Release date: December 04, 1997
Directed by: David Parker
Written by: Elizabeth Coleman, Matt Ford
Produced by: Matt Carroll
Running time: 98 minutes

Twenty-something Australian Diana Spencer (Toni Collette) has the dubious honor of sharing both the name date of birth with the iconic Princess of Wales. She wins a competition in a women's magazine, and gets a trip for two to London, where she wants to meet her idol and namesake. In London, she visits a public garden party, during which things get mixed up. She gets arrested with an overly ambitious Paparazzi, Rob (Dominic West). After being released, Diana follows Rob as she sees her chance to finally meet the princess with her new friend's help.

Cast & Characters

Toni Collette (Diana Spencer), Dominic West (Rob Naylor), Malcolm Kennard (Mark Fraser), Victoria Eagger (Carol), John Simm (Neil), Serena Gordon (Lady Sarah Myers-Booth), Roger Barclay (Richard), Tom Hillier (Neville), David Baldwin (Dog Owner), Victoria Longley (Pauline Challinor), Marshall Napier (Bank Manager), Penne Hackforth-Jones (Pollock), William Zappa (Phil)

Production Notes

In “Diana and Me”, an Australian girl shares the name and birthdate (although 10 years earlier) with the Princess of Wales.
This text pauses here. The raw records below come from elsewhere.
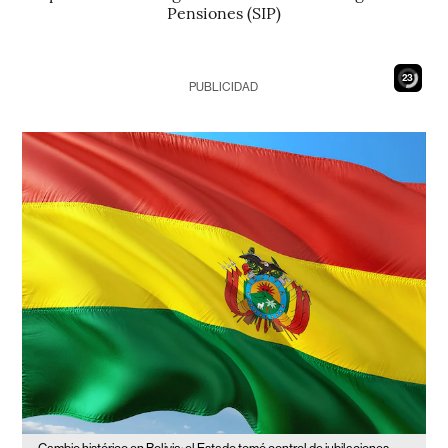
Pensiones (SIP)
21
PUBLICIDAD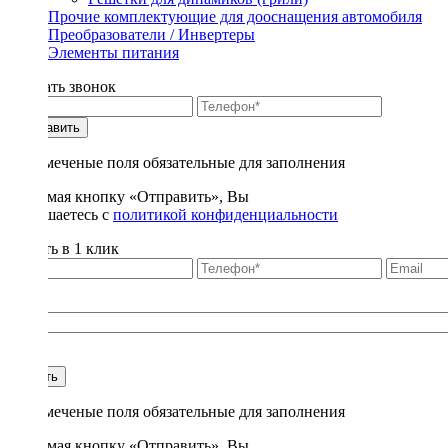
Прочие комплектующие для дооснащения автомобиля
Преобразователи / Инвертеры
Элементы питания
Заказать звонок
Отправить
* - отмеченые поля обязательные для заполнения
Нажимая кнопку «Отправить», Вы
соглашаетесь с
политикой конфиденциальности
Купить в 1 клик
Title
1
Купить
* - отмеченые поля обязательные для заполнения
Нажимая кнопку «Отправить», Вы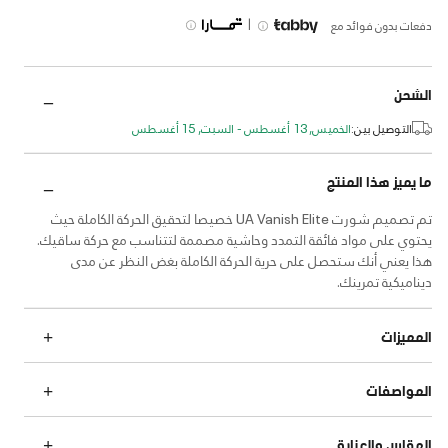
|
دفعات بدون فوائد مع
الشحن
التوصيل بين:
الخميس, 13 أغسطس - السبت, 15 أغسطس
ما يميز هذا المنتج
تم تصميم شورت UA Vanish Elite خصيصا لتحقيق الحركة الكاملة حيث
يحتوي على مواد فائقة التمدد وحاشية مصممة لتتناسب مع حركة ساقيك.
هذا يعني أنك ستحصل على حرية الحركة الكاملة بغض النظر عن مدى
ديناميكية تمرينك.
المميزات
المواصفات
المقاس والعناية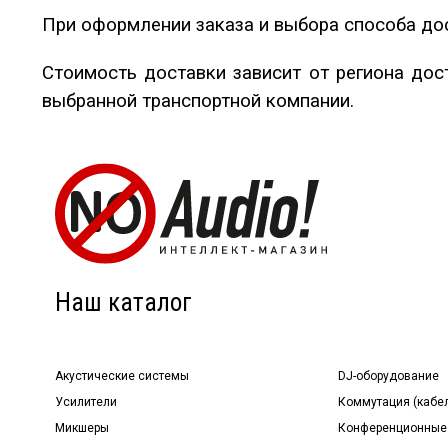
При оформлении заказа и выбора способа дос
Стоимость доставки зависит от региона дос
выбранной транспортной компании.
Наш каталог
Акустические системы
DJ-оборудование
Усилители
Коммутация (кабе
Микшеры
Конференционные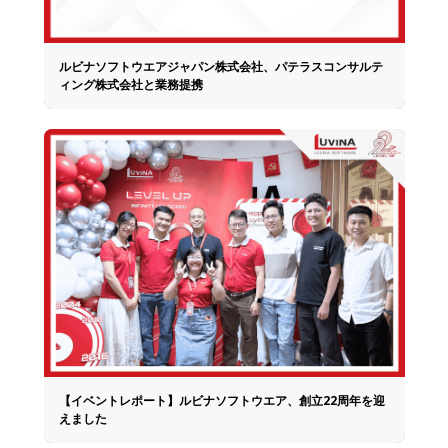
ルビナソフトウエアジャパン株式会社、パテラスコンサルテ
ィング株式会社と業務提携
【イベントレポート】ルビナソフトウエア、創立22周年を迎
えました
The rather obsessed Australian Diana Spencer wins a trip to London with a chance to meet her namesake, only to be pushed out the way by a paparazzo. Collette says the film “explores the manic obsession we have with celebrity, royal or otherwise.” She adds that “it is about someone who’s also a terrible magazine junkie and believes everything she reads, and ends up in her own story. She ultimately learns about the scum factor of the paparazzi industry along the way.” Toni didn’t have to do much research on the subject. There’s no love lost between her and the tabloid press. “Funnily enough, a lot of tabloid shit was being written about me in Australia while I was in London shooting Diana and Me, but it was a great experience to work on nonetheless.”

Shooting wrapped in December 1996, and post production was completed at Easter 1997, with release planned for late August. Diana’s tragic death threw the plans into limbo, and director David Parker worked with writer Matt Ford for six weeks on how to take into account the real events that would make the film acceptable, without seeming to exploit the event or to display bad taste. What they came up with simple yet effective: the film begins with new footage shot in October 1997, in which Diana is laying flowers at the gates of Kensington Palace in loving memory of Princess Diana, making the rest of the film a flahsback.